Sounds very reasonable...  Alton Brown dedicated an episode to cooking prime rib in the oven....   First part was about how infra red radiation, inside the oven, was how the meat browned....   So, he said, keep your oven clean....   that same IR can come from the tuning plates...  
That being said, if it was true, as dirty as my smoker is, because I don't clean the walls..... The meat would never brown...  I'm leaving that alone...
I don't clean the smoker because down south, they say you can tell from the taste of the meat, how new a smoker is....  so, there is my reason for not cleaning my smoker......


----------



## barnold (Jun 27, 2014)

DaveOmak said:


> Sounds very reasonable... Alton Brown dedicated an episode to cooking prime rib in the oven.... First part was about how infra red radiation, inside the oven, was how the meat browned.... So, he said, keep your oven clean.... that same IR can come from the tuning plates...
> That being said, if it was true, as dirty as my smoker is, because I don't clean the walls..... The meat would never brown... I'm leaving that alone...
> I don't clean the smoker because down south, they say you can tell from the taste of the meat, how new a smoker is.... so, there is my reason for not cleaning my smoker......

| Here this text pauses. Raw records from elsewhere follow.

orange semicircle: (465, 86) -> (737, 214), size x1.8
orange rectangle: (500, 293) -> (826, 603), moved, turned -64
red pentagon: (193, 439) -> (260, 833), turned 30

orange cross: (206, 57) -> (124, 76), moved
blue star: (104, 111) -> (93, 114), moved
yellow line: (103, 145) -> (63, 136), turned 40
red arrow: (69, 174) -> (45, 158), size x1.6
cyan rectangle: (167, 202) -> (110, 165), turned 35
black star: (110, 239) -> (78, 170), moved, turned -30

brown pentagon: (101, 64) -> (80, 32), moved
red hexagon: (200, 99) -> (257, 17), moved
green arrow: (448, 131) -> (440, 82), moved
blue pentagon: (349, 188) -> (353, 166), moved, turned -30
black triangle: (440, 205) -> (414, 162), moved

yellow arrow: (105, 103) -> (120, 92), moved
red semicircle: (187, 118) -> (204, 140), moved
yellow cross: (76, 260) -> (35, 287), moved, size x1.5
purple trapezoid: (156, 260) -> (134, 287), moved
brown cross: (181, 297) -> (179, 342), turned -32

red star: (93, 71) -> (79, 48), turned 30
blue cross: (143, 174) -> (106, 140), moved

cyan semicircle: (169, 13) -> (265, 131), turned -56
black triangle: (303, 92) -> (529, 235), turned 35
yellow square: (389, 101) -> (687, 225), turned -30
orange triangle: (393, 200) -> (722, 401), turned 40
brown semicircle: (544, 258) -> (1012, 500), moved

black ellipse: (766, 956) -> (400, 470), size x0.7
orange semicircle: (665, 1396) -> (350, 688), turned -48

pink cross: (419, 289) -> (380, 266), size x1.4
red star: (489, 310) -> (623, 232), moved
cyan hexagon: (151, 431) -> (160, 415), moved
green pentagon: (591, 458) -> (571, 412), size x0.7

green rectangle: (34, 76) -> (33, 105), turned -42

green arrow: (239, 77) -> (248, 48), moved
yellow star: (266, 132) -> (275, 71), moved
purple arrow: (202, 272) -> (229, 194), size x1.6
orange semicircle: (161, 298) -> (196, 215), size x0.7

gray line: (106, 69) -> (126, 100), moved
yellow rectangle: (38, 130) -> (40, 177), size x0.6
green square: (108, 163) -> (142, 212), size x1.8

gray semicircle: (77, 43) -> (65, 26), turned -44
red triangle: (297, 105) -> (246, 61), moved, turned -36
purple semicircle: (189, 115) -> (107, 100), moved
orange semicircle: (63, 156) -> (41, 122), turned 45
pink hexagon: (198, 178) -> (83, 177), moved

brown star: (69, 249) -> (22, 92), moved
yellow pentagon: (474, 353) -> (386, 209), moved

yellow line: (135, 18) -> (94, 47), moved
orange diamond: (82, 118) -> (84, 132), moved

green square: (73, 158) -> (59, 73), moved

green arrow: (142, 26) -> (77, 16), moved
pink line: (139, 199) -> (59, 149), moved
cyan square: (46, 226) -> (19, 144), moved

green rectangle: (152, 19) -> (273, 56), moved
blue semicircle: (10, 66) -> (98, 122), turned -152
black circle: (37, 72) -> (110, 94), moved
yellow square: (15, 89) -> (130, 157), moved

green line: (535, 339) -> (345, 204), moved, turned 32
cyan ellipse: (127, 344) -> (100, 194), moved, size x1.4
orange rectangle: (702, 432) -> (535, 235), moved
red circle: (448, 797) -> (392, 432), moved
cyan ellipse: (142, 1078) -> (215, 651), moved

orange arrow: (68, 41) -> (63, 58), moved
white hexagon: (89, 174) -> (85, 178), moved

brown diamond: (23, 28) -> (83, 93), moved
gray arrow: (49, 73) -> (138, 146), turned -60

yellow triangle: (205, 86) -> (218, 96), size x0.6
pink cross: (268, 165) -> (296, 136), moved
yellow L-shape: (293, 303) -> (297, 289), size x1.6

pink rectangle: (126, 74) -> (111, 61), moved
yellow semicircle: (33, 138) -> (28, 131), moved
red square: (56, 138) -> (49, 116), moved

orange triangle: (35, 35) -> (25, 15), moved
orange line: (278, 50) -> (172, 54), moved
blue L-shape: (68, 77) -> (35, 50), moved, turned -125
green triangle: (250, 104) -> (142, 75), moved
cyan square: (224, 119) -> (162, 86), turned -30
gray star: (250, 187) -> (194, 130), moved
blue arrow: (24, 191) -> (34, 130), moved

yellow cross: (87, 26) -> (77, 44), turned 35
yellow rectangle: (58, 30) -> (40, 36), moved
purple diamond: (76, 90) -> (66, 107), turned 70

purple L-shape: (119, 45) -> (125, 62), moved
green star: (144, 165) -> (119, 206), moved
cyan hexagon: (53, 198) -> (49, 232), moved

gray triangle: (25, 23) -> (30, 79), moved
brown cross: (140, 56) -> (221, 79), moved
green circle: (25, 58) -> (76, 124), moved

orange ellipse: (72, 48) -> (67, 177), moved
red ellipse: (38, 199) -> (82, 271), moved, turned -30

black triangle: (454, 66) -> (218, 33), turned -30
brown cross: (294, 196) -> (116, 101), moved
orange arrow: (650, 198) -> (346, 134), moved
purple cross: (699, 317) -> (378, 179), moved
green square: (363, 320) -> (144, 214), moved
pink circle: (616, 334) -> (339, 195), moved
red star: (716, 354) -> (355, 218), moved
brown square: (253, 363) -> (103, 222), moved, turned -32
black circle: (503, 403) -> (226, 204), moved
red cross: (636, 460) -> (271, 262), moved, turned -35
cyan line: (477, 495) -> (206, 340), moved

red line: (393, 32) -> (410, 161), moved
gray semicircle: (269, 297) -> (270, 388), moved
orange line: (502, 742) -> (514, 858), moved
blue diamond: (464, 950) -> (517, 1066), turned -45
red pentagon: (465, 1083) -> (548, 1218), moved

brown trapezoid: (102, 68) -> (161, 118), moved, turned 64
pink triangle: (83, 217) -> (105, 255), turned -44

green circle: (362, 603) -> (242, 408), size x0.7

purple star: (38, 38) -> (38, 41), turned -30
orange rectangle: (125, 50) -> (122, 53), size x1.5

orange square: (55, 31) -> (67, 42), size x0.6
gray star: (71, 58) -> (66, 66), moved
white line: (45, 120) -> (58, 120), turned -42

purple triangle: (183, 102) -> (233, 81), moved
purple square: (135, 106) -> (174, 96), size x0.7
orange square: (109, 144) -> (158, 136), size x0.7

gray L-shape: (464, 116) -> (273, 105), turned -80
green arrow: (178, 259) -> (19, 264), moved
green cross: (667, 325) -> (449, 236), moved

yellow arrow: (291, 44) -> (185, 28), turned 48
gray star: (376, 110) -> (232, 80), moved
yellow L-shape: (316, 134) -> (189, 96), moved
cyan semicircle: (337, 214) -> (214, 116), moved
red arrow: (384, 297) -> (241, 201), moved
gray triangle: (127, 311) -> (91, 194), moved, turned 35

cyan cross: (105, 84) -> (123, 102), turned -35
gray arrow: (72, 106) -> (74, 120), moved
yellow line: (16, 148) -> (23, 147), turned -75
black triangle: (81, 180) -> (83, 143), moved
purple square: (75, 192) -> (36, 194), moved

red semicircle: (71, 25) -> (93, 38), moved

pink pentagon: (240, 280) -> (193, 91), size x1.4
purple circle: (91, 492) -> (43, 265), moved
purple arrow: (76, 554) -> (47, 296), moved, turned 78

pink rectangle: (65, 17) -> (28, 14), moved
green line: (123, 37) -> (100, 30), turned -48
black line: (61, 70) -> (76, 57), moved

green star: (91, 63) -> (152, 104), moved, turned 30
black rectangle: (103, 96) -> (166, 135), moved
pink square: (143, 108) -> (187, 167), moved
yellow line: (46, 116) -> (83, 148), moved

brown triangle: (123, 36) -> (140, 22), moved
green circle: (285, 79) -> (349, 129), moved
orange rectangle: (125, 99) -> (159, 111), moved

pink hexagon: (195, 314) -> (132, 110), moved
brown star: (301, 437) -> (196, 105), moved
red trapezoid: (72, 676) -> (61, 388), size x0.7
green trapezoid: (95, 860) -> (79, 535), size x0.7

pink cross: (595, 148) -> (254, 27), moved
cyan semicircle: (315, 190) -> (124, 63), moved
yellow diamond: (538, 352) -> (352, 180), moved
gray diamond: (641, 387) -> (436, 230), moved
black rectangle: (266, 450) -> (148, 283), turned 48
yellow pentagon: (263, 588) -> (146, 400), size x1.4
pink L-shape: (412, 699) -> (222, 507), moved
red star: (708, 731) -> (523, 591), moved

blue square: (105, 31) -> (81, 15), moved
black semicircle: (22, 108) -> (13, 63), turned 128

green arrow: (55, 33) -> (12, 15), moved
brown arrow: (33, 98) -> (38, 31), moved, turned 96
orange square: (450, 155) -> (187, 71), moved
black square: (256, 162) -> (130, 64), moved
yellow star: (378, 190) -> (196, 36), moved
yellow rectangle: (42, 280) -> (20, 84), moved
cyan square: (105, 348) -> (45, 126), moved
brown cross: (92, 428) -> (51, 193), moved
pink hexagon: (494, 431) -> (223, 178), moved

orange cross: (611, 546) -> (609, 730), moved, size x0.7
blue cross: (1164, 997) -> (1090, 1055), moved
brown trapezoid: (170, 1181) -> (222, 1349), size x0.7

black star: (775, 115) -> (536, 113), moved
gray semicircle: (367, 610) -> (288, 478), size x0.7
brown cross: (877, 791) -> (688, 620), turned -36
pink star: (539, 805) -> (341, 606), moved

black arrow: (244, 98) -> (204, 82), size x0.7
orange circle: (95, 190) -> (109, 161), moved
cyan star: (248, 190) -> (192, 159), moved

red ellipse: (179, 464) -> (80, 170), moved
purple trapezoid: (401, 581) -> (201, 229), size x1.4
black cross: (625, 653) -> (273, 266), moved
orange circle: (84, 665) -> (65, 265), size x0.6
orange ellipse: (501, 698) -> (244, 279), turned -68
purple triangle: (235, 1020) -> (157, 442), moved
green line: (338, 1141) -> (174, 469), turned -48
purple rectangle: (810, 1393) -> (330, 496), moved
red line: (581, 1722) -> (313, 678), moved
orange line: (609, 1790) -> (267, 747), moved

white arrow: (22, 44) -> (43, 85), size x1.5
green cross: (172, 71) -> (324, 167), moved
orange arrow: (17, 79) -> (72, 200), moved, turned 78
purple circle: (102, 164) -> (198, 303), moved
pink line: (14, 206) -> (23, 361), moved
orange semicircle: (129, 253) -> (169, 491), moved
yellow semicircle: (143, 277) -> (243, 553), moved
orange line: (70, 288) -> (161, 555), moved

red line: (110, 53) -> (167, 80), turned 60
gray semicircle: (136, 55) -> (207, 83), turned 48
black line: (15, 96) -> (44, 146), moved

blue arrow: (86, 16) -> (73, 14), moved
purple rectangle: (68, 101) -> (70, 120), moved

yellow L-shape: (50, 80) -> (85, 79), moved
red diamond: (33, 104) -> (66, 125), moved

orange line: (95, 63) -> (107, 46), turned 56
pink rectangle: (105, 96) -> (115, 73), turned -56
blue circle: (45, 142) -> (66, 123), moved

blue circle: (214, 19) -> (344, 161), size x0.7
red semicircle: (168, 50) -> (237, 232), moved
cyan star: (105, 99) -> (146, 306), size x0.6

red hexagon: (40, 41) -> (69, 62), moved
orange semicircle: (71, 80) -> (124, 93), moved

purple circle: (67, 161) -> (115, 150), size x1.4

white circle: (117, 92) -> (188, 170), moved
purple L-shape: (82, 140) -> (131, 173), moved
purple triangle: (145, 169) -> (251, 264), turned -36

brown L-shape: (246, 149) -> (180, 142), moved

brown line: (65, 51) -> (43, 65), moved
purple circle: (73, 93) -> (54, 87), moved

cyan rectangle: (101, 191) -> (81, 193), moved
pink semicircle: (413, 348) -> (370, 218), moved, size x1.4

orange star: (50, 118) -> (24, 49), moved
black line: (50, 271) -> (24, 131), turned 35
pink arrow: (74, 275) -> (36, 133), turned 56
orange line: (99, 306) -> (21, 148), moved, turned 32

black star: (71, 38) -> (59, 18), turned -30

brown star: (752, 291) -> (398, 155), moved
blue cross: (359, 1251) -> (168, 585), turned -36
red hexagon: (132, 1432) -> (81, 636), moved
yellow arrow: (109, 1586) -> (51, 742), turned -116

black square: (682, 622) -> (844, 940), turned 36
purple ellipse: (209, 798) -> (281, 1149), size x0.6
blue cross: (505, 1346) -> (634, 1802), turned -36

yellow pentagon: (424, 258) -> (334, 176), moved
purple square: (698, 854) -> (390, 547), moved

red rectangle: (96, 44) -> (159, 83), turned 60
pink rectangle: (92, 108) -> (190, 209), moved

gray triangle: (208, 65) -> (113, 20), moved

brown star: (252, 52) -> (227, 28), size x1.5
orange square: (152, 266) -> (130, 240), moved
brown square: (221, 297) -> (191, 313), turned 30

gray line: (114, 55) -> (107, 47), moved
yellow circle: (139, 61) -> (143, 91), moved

I really enjoy most of what Alton Brown does on his different programs - very knowledgeable fellow.

As to IR inside a kitchen oven, that's what I was relating to with the effect of the tuning plates.  It's good to hear you agree about the IR effect.

As to the cleanliness of my smoker, I'm with you.  The most I do is use a grill brush on the grates, then scrape the excess yuck from the plates and bottom using a medium putty knife.  I have never washed it down.


----------